Giants' Ryan Vogelsong pitches with heavy heart
Father's cancer worries pitcher, but doesn't hurt his performance
Published: Wednesday, February 27, 2013 at 3:00 a.m.
Last Modified: Wednesday, February 27, 2013 at 11:23 p.m.
Ryan Vogelsong's story already was tailor-made for Hollywood. His long winding rode to big league success included a trade, reconstructive elbow surgery and a handful of random stamps on the passport.
On Wednesday, Vogelsong revealed another twist. He dominated last season's postseason knowing that his father, Harold, was fighting prostate cancer. Harold had hoped to come to Arizona and watch his son represent Team USA in the World Baseball Classic next month, but radiation treatments started Wednesday.
“It's weighing on my mind a little bit,” Vogelsong said, “But at the same time, baseball is kind of the getaway.”
Vogelsong pitched three more scoreless innings Wednesday in San Francisco's 8-8 tie with the Los Angeles Angels. Vogelsong struck out four.
In his first spring start Sunday, Vogelsong worked two shutout innings. He's expected to get one more start with the Giants before joining Team USA.
“Everything felt really good,” Vogelsong said. “I've just got to sharpen up my breaking ball a little bit and things will be where they need to be.”
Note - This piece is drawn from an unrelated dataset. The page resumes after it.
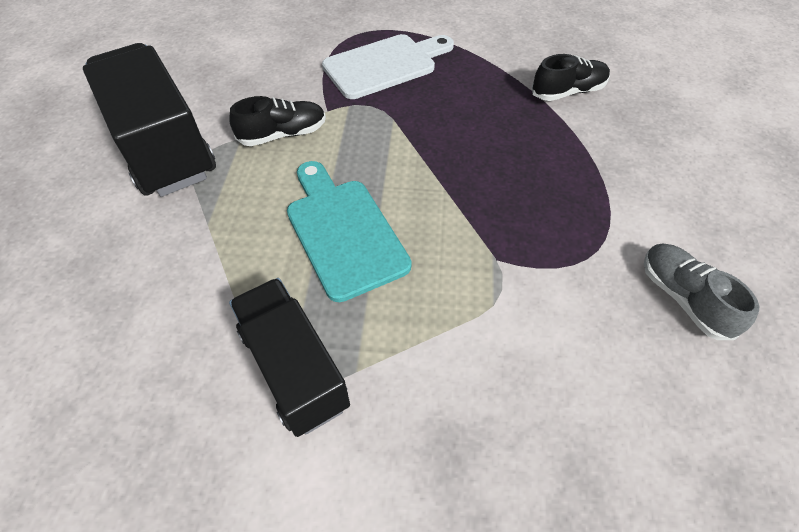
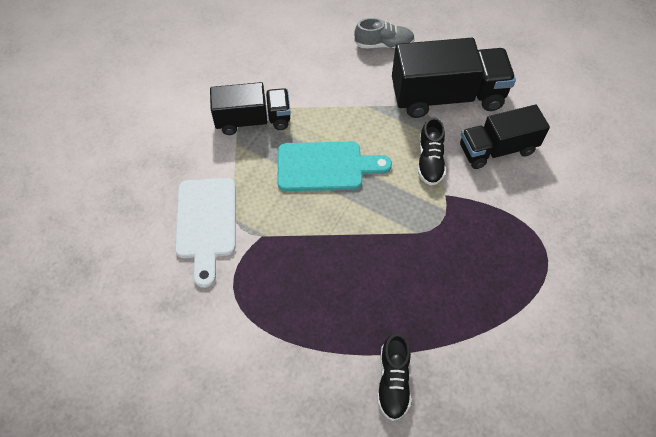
camera: 115 degrees right, 5 degrees up
white cutting board [322,34,454,99] -> white cutting board moved to [175,178,236,288]
grey shoe [644,244,759,340] -> grey shoe moved to [354,18,415,48]
none -> black truck [460,105,550,169]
Vogelsong had a 1.09 ERA last postseason, his first as a big leaguer, going 3-0 and dominating in Game 3 of the World Series. Harold had long since known that he had prostate cancer and would need surgery, but his son said any potential distractions were limited by the fact that Harold didn't indulge much.
“They kept reassuring me that he was going to be fine,” Vogelsong said. “He's got a great doctor in Boston that's supposed to be one of the best in the world with prostate cancer. We're pretty confident that this is going to knock it out. We're just praying that the radiation will knock it out and that he's not going to have too much of a rough time.”
Vogelsong said he's starting to get more and more excited about representing his country, but he feels the experience will be worth even more to his parents, wife and friends back home.
“It's a pretty amazing opportunity,” he said. “I think that adds to the enjoyment that this is going to bring.”